Reputation: 635
I have a dataframe that might contain NaN values.
array = np.empty((4,5))
array[:] = 10
df = pd.DataFrame(array)
df.iloc[1,3] = np.NaN
df.isna().apply(lambda x: any(x), axis = 0)
Output:
0 False
1 False
2 False
3 True
4 False
dtype: bool
When I run:
any(df.isna())
It returns:
True
If there are no NaNs:
array = np.empty((4,5))
array[:] = 10
df = pd.DataFrame(array)
#df.iloc[1,3] = np.NaN
df.isna().apply(lambda x: any(x), axis = 0)
0 False
1 False
2 False
3 False
4 False
dtype: bool
However when I run:
any(df.isna())
It returns:
True
Why this is the case? Do I have any misunderstanding of the function any()?
Upvotes: 1
Views: 72
Reputation: 5433
Why this is the case? Do I have any misunderstanding of the function any()?
When you loop over a DataFrame you are actually iterating over its column labels, not its rows or values as you might think. More precisely, the for loop calls Dataframe.__iter__
which returns an iterator over the column labels of the DataFrame.
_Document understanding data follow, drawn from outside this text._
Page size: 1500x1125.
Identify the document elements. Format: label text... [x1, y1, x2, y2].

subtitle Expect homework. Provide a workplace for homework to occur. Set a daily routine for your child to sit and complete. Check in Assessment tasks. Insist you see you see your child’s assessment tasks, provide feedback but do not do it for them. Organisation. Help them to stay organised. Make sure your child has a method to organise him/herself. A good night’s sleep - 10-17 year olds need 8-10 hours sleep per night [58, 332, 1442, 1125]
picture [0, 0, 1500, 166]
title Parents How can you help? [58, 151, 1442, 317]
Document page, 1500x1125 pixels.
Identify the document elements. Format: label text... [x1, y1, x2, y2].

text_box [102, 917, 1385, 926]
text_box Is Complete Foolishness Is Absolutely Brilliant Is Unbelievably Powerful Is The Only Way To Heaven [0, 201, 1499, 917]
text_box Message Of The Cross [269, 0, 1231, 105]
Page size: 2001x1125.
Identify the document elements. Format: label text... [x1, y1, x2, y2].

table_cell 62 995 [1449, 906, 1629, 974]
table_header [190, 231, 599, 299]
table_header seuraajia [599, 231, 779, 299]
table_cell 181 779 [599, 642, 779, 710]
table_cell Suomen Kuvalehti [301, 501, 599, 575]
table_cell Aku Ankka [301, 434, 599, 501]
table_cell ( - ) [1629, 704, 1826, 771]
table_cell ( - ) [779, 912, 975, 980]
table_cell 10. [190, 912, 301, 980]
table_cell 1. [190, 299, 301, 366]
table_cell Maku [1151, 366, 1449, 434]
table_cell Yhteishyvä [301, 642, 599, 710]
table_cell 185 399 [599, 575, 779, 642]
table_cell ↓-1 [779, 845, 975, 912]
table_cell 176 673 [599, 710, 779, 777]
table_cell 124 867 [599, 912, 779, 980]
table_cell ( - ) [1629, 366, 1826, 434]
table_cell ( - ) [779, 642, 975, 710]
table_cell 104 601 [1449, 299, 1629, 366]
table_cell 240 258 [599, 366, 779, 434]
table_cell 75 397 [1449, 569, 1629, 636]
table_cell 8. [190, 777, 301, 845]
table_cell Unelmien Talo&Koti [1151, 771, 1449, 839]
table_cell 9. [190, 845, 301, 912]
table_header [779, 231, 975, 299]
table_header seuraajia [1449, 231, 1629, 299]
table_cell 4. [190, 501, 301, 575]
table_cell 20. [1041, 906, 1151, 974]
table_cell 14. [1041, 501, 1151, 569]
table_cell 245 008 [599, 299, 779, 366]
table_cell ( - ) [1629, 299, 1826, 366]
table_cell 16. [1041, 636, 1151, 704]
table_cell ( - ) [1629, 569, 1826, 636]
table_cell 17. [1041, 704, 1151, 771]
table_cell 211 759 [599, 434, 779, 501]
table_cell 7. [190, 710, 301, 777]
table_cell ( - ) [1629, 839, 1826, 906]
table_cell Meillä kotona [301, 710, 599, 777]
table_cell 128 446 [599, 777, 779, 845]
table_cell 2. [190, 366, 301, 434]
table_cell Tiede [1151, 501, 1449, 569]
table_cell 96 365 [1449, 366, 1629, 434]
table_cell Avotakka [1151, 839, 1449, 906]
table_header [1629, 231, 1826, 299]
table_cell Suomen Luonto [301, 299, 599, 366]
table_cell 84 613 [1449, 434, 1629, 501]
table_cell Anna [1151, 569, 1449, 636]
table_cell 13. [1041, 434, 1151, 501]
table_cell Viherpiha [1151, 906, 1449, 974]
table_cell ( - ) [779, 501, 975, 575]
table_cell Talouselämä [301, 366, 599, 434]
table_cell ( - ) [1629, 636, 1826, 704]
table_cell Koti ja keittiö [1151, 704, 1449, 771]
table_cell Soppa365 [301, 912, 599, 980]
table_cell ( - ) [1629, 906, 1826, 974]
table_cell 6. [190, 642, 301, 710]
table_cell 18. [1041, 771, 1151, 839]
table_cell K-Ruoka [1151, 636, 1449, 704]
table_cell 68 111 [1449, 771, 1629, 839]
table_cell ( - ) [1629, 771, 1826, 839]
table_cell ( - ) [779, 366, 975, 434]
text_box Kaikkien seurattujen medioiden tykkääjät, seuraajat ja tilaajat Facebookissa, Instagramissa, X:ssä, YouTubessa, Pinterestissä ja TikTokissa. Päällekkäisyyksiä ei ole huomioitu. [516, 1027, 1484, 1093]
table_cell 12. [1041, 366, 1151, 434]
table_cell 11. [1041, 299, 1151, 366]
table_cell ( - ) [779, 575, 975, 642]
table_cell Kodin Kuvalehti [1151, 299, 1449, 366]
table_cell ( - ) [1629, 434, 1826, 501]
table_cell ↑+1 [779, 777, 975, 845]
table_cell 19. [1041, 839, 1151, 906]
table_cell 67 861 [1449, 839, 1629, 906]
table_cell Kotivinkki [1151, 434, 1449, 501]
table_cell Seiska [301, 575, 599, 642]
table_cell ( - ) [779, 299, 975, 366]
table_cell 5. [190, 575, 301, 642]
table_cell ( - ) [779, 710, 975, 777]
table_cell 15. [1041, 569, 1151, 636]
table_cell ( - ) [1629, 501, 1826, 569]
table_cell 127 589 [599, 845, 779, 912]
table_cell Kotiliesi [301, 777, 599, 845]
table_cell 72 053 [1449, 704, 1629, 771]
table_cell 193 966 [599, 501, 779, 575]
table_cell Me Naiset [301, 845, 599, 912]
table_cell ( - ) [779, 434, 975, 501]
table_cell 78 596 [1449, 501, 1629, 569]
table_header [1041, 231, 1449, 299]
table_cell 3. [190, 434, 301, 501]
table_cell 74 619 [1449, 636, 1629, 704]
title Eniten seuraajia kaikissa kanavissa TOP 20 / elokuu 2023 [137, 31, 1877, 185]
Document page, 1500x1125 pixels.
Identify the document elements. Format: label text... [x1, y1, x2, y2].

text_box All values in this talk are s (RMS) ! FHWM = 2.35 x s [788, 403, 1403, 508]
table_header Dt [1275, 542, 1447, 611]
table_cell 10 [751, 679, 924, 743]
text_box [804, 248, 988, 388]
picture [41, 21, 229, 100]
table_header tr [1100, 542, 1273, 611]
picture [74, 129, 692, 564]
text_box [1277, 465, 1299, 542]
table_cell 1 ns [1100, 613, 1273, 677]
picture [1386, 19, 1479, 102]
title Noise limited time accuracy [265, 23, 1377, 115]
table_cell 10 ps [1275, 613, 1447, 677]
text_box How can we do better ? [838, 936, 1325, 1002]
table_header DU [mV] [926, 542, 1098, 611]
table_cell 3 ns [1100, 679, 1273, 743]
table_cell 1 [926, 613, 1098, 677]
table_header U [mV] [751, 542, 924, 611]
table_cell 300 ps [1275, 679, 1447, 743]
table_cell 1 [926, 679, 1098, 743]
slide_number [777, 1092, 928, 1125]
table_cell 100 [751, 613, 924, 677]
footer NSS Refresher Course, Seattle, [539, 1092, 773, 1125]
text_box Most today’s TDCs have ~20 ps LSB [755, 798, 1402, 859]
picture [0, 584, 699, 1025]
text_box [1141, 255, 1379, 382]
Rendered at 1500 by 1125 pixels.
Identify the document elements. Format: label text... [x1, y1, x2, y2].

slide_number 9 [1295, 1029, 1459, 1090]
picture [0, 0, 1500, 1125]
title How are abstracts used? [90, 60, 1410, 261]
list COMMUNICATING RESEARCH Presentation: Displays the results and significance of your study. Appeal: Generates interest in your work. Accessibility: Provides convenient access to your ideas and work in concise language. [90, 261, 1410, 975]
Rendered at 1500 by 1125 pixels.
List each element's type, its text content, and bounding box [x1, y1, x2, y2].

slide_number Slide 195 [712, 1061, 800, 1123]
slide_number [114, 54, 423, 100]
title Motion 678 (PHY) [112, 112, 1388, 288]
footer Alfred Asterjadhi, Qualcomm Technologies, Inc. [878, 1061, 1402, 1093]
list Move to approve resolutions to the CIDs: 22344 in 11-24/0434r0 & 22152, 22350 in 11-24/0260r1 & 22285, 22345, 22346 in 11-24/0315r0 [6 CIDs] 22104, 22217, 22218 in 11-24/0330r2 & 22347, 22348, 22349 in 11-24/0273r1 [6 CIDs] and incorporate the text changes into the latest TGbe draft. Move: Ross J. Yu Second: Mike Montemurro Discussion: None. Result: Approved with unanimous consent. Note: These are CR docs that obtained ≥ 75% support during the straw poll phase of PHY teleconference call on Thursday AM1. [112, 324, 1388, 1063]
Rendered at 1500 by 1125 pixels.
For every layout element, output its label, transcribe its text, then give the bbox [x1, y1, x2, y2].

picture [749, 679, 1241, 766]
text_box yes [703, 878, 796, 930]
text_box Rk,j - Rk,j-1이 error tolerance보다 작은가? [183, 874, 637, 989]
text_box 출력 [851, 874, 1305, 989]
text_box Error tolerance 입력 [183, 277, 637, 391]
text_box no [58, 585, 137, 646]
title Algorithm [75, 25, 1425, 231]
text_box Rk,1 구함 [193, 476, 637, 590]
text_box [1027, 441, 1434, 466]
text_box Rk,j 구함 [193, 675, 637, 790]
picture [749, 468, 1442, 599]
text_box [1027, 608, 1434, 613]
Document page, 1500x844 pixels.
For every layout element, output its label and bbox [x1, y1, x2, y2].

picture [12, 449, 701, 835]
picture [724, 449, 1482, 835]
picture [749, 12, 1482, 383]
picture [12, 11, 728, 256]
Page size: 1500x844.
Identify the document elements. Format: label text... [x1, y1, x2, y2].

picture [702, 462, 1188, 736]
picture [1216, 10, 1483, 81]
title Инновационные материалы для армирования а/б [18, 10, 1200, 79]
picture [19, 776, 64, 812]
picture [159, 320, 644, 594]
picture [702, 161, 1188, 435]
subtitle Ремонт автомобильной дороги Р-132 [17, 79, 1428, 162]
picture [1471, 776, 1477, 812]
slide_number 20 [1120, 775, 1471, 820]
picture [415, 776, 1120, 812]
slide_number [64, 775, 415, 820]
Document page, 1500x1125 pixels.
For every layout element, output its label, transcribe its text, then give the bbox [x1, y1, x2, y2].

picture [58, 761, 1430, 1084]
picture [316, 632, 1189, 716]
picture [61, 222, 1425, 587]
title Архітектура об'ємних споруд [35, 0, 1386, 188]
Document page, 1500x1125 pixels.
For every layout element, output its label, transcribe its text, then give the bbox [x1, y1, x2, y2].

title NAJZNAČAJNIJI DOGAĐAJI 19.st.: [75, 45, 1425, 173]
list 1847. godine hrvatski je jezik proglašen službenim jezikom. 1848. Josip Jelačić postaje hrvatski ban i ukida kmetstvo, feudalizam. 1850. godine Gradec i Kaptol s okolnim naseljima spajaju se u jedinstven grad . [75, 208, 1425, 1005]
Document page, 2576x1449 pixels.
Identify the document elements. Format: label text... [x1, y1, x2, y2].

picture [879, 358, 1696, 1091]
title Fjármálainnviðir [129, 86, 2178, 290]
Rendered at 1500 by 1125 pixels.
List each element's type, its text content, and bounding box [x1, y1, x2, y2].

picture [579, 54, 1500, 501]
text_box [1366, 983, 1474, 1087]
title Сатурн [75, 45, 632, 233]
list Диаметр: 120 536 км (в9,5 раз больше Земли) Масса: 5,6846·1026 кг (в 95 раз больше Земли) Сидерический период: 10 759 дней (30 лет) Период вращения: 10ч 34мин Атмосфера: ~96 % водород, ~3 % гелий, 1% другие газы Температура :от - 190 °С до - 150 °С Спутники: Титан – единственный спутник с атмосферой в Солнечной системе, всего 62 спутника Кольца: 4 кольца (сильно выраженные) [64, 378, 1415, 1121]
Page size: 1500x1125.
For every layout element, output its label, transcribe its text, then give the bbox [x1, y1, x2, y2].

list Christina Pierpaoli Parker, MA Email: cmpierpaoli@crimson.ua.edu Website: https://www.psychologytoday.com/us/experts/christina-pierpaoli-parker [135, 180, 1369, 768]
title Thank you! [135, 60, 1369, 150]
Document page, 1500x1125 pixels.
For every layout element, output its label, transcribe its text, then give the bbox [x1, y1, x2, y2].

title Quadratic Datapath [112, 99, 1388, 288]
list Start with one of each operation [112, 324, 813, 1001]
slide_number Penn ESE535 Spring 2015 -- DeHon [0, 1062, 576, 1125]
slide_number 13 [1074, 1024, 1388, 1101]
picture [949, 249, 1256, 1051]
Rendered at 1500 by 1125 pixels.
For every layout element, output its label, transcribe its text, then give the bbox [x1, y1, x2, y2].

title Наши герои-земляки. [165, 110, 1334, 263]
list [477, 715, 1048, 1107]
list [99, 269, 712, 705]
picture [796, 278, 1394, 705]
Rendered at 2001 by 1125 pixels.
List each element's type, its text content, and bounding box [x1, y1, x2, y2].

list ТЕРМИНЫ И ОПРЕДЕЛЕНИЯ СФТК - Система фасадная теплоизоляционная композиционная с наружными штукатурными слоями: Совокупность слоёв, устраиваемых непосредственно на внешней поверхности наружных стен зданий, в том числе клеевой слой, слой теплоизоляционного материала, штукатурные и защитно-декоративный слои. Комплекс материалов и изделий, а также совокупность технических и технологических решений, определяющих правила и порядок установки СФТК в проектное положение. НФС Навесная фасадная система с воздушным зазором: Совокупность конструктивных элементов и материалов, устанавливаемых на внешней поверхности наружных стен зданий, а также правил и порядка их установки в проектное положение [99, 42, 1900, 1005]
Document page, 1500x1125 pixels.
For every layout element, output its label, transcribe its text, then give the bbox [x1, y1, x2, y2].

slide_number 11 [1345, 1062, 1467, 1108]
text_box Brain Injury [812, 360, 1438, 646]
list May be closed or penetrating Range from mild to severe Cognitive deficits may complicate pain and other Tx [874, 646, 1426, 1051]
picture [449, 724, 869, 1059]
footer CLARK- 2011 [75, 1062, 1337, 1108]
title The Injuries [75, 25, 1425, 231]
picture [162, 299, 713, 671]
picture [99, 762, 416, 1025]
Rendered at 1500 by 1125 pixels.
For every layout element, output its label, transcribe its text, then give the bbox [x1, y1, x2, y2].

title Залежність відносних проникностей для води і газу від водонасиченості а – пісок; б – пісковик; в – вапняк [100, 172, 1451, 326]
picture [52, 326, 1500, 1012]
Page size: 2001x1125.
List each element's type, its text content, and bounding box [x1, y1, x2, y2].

For instance, in the following
df = pd.DataFrame(columns=['a', 'b', 'c'])
for x in df:
print(x)
# Output:
#
# a
# b
# c
x
holds the name of each df
column. You can also see what is the output of list(df)
.
This means that when you do any(df.isna())
, under the hood any
is actually iterating over the column labels of df
and checking their truthiness. If at least one is truthy it returns True
.
In both of your examples the column labels are numbers list(df.isna()) = list(df.columns) = [0, 1, 2, 3]
, from which only 0 is a Falsy value. Therefore, in both cases any(df.isna()) = True
.
Solution
The solution is to use DataFrame.any
with axis=None
instead of using the built-in any
function.
df.isna().any(axis=None)
Upvotes: 1